* _WHAT YOU HAVE TO DO_
Filter the lines below, keeping each one that holds "puoi".

(Extracted page text data)
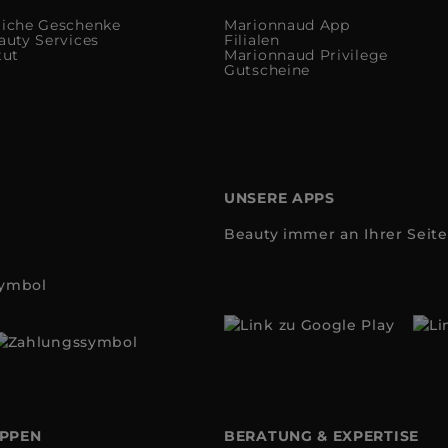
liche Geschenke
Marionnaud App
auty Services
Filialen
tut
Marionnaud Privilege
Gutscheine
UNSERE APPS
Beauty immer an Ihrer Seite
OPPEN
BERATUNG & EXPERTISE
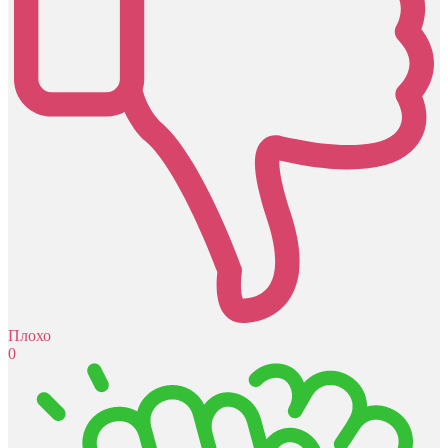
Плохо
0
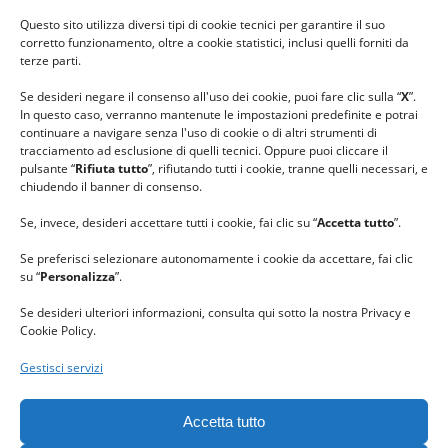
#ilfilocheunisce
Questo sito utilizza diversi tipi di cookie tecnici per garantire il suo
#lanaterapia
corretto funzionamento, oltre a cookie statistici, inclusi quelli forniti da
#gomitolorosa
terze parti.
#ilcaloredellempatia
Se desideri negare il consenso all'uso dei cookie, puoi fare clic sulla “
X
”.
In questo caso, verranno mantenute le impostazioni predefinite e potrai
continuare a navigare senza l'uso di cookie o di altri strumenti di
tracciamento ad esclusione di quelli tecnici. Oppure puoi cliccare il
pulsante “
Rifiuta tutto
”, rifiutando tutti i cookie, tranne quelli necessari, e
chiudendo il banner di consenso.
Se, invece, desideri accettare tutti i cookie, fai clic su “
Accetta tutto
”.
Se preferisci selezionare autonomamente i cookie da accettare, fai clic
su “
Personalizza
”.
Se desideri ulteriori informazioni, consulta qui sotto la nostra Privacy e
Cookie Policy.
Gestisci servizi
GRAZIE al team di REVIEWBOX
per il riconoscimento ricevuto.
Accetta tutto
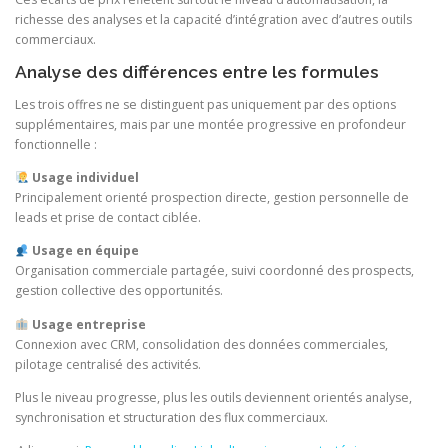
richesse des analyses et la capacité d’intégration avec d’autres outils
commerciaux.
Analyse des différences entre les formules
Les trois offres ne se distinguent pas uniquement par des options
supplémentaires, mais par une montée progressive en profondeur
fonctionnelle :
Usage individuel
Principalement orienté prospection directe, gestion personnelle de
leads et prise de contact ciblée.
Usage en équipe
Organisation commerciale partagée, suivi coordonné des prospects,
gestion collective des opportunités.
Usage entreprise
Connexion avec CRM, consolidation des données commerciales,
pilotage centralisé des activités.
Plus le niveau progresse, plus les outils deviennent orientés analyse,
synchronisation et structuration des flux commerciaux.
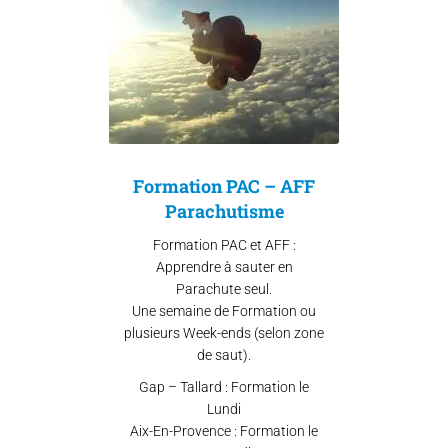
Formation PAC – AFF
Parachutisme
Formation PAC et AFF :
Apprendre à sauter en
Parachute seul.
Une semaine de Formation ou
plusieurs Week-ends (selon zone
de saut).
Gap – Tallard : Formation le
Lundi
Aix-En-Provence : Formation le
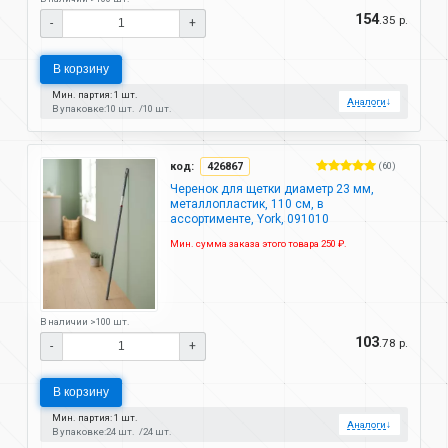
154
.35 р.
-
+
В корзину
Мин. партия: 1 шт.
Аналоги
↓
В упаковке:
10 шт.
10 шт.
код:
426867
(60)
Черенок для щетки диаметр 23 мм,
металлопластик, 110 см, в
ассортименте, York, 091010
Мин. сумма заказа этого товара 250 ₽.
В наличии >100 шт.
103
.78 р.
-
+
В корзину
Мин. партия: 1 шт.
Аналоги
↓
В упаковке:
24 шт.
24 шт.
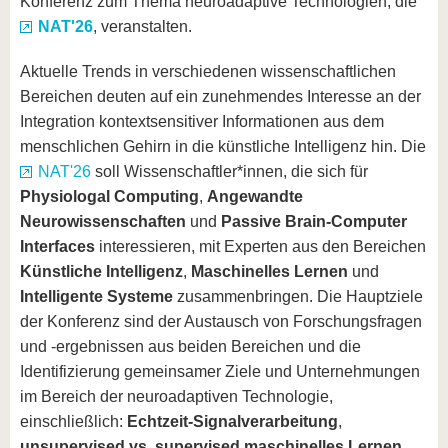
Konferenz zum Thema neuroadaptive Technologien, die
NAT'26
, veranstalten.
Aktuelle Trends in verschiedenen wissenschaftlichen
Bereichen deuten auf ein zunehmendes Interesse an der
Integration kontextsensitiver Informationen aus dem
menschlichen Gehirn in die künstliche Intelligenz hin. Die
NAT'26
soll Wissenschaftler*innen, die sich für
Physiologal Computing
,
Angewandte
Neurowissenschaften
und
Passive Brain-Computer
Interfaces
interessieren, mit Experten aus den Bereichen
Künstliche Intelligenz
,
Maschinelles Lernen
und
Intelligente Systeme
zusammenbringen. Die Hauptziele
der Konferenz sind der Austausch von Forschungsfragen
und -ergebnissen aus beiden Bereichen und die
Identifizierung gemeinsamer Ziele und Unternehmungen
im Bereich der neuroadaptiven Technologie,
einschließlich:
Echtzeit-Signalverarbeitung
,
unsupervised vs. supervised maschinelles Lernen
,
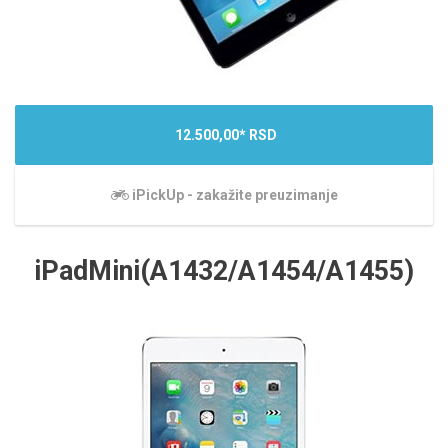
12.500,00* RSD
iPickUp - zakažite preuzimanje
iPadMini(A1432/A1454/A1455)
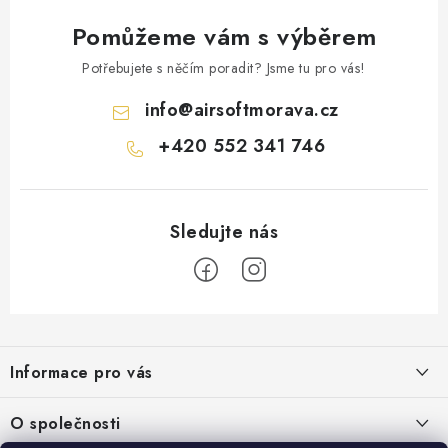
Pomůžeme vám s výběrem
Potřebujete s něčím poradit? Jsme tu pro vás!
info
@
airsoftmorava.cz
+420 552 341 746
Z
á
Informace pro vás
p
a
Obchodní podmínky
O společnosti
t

--

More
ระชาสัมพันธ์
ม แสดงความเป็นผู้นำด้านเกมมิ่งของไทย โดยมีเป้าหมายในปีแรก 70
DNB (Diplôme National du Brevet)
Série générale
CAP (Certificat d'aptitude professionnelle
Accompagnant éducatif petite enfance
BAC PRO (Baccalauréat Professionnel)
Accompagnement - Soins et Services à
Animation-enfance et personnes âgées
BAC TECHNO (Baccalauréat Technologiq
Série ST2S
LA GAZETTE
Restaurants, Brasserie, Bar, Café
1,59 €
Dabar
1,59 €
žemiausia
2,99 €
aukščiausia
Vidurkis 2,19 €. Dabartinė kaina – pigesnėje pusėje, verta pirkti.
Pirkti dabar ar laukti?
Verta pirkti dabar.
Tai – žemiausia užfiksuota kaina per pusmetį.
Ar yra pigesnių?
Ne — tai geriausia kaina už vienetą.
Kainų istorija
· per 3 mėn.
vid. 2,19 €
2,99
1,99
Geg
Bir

* _OUTPUT FOR THIS TASK_
Se desideri negare il consenso all'uso dei cookie, puoi fare clic sulla “
tracciamento ad esclusione di quelli tecnici. Oppure puoi cliccare il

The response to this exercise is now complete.